▸ **Problem details**
As the answer, set down the lines below from the one containing "nose: (1040, 768)" through the one containing "left knee: (635, 1242)", exactly and inclusively, and no others.

▸ **Exercise data**
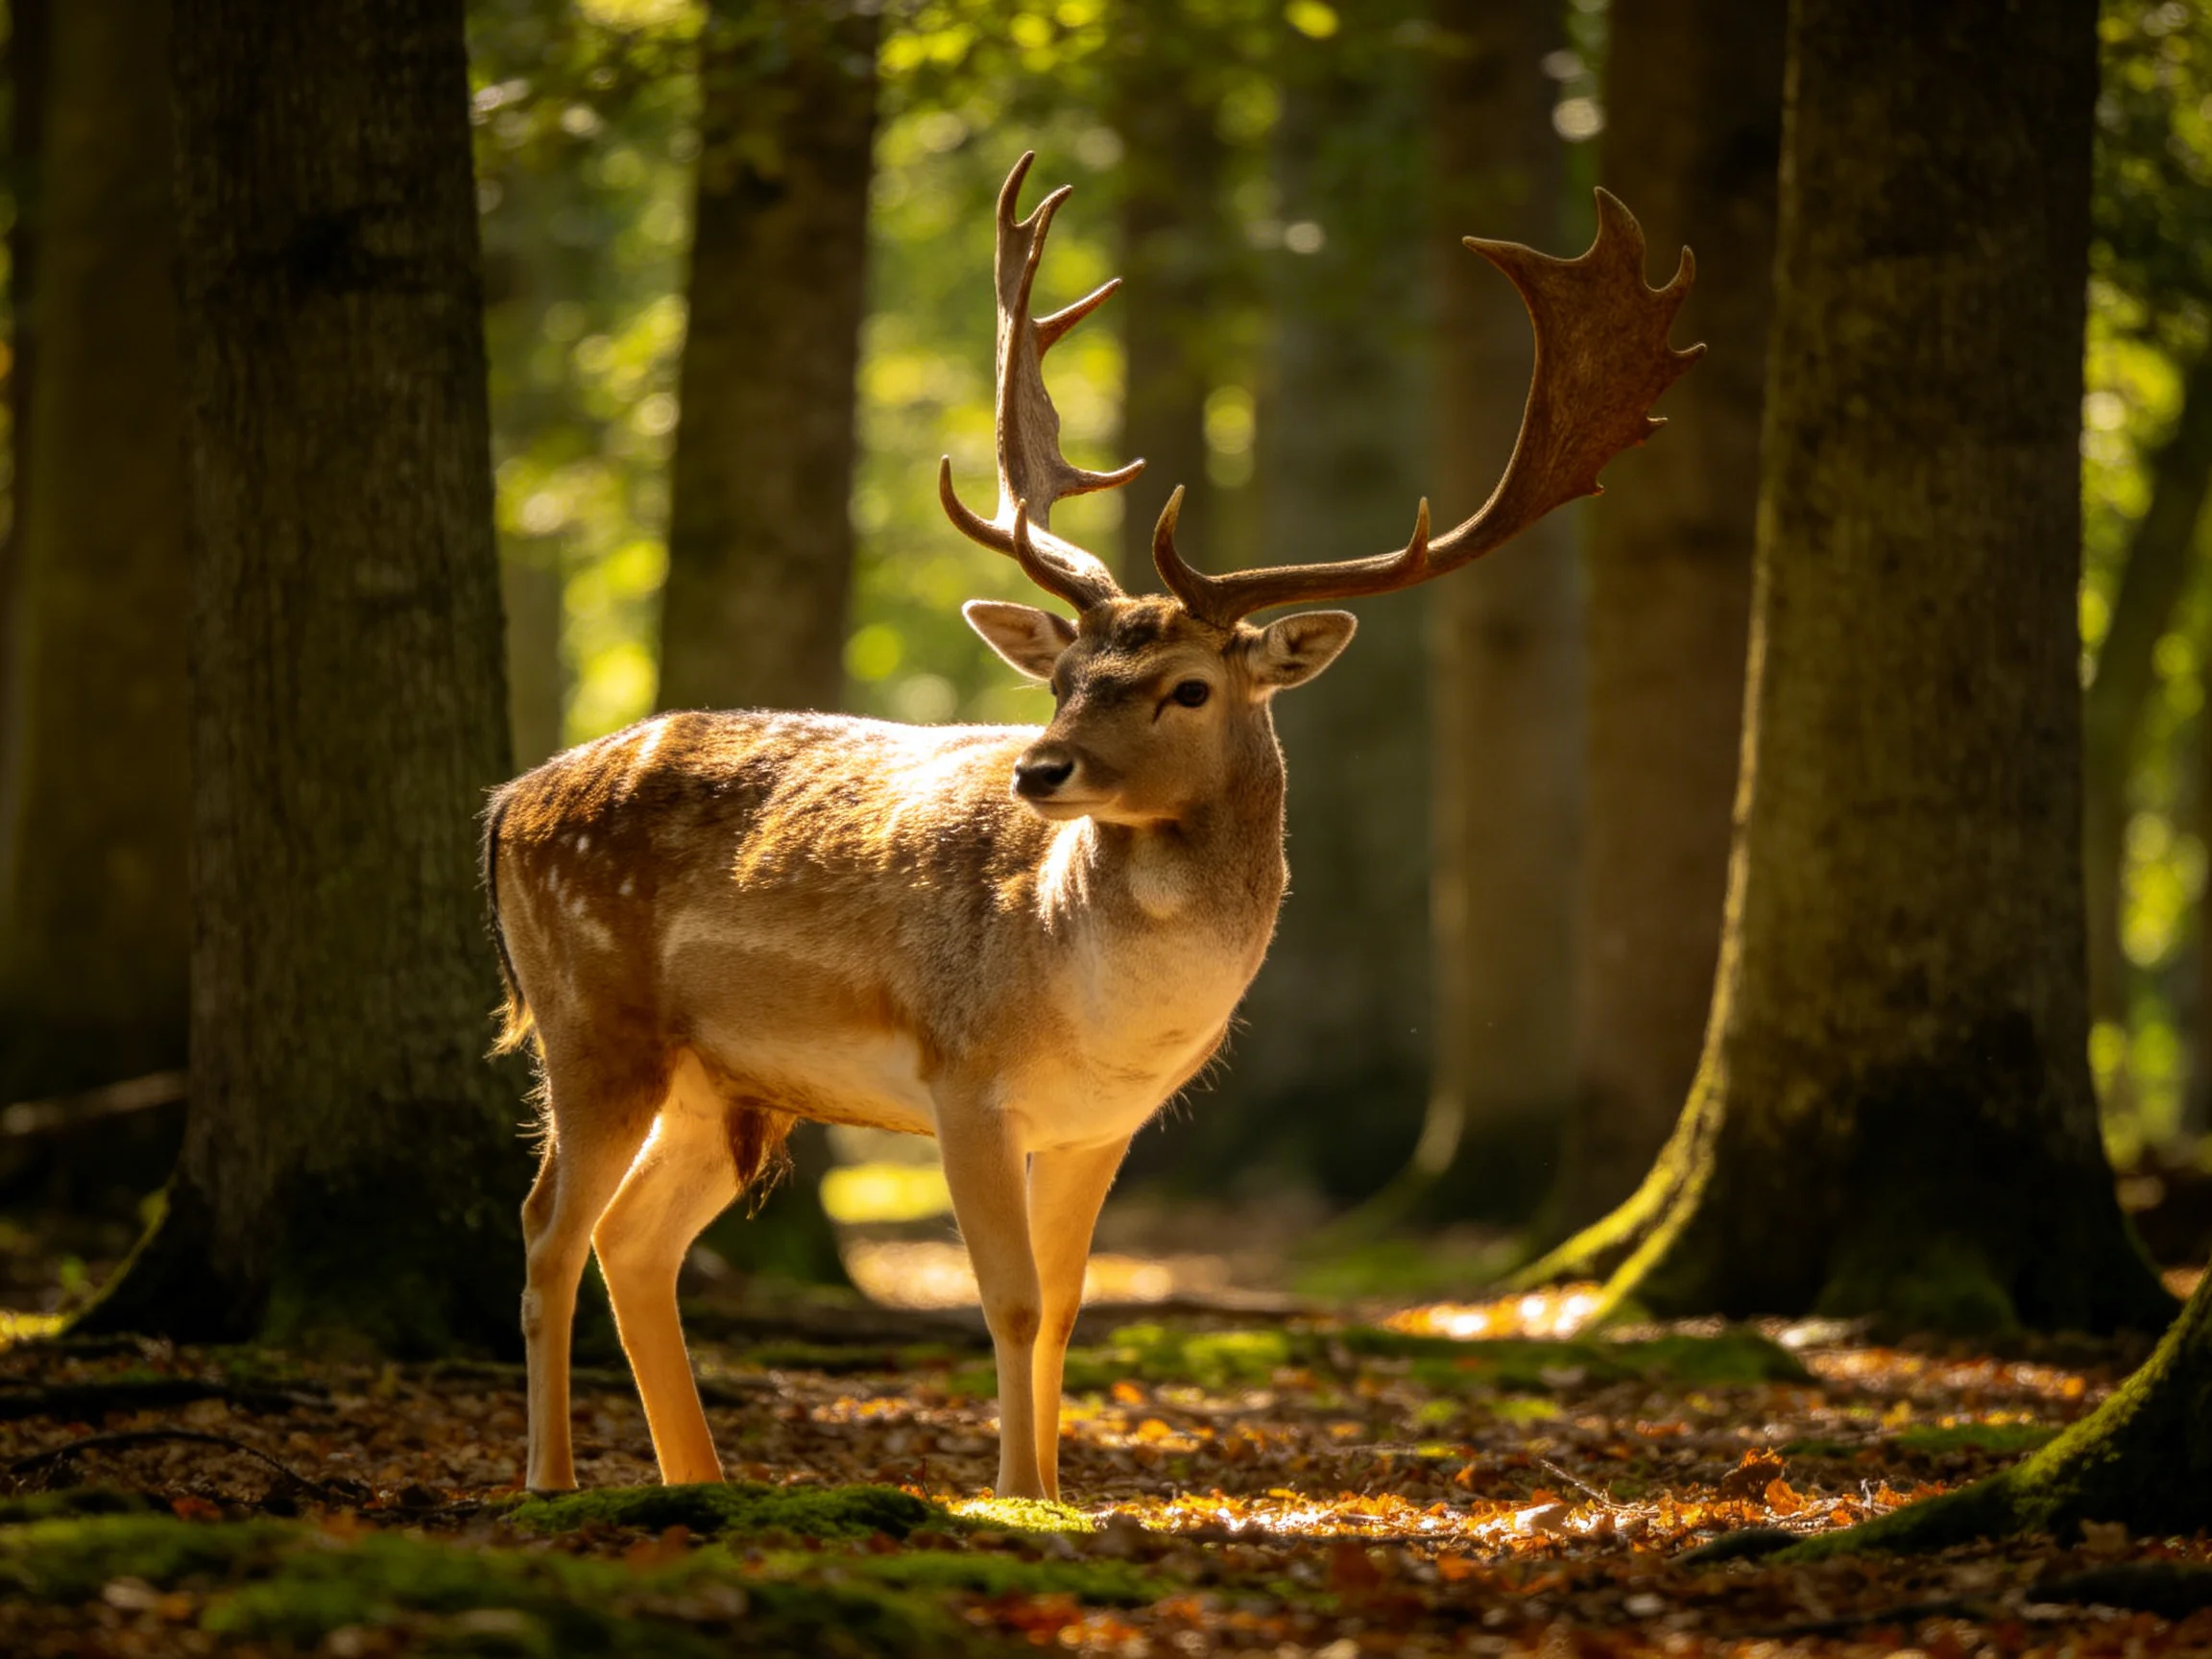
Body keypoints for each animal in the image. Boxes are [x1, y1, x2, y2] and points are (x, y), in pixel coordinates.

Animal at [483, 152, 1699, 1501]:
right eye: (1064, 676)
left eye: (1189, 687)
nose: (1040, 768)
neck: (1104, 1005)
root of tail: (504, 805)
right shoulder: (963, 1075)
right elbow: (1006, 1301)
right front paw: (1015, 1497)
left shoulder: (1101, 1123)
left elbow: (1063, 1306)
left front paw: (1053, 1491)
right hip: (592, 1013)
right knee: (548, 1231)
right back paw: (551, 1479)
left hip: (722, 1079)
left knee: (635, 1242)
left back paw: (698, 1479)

==

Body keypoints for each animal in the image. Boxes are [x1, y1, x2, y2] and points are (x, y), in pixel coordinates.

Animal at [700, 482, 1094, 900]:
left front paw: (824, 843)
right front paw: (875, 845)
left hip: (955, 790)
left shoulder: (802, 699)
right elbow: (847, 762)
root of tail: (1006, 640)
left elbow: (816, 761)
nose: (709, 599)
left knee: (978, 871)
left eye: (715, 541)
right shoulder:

▸ **Expected output**
nose: (1040, 768)
neck: (1104, 1005)
root of tail: (504, 805)
right shoulder: (963, 1075)
right elbow: (1006, 1301)
right front paw: (1015, 1497)
left shoulder: (1101, 1123)
left elbow: (1063, 1306)
left front paw: (1053, 1491)
right hip: (592, 1013)
right knee: (548, 1231)
right back paw: (551, 1479)
left hip: (722, 1079)
left knee: (635, 1242)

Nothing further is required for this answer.